**WHAT TO DO:** Copy out exactly the line that contains "[StackEdit](https://stackedit.io) - _StackEdit’s" and all lines following it to the end of the data.

**LISTED RECORDS:**
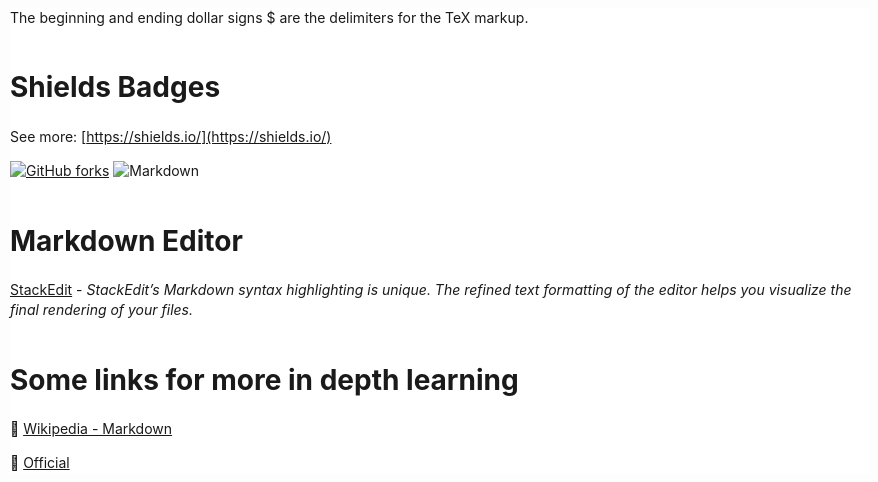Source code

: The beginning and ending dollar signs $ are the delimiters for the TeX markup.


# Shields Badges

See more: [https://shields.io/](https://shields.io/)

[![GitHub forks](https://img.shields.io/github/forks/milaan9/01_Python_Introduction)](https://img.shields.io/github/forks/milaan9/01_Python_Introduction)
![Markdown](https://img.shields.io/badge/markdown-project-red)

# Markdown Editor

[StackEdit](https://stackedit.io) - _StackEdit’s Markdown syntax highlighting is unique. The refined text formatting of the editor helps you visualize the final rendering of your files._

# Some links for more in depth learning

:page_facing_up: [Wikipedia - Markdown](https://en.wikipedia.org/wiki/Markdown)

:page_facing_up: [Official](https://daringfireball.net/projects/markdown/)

**TASK ANSWER:**
[StackEdit](https://stackedit.io) - _StackEdit’s Markdown syntax highlighting is unique. The refined text formatting of the editor helps you visualize the final rendering of your files._

# Some links for more in depth learning

:page_facing_up: [Wikipedia - Markdown](https://en.wikipedia.org/wiki/Markdown)

:page_facing_up: [Official](https://daringfireball.net/projects/markdown/)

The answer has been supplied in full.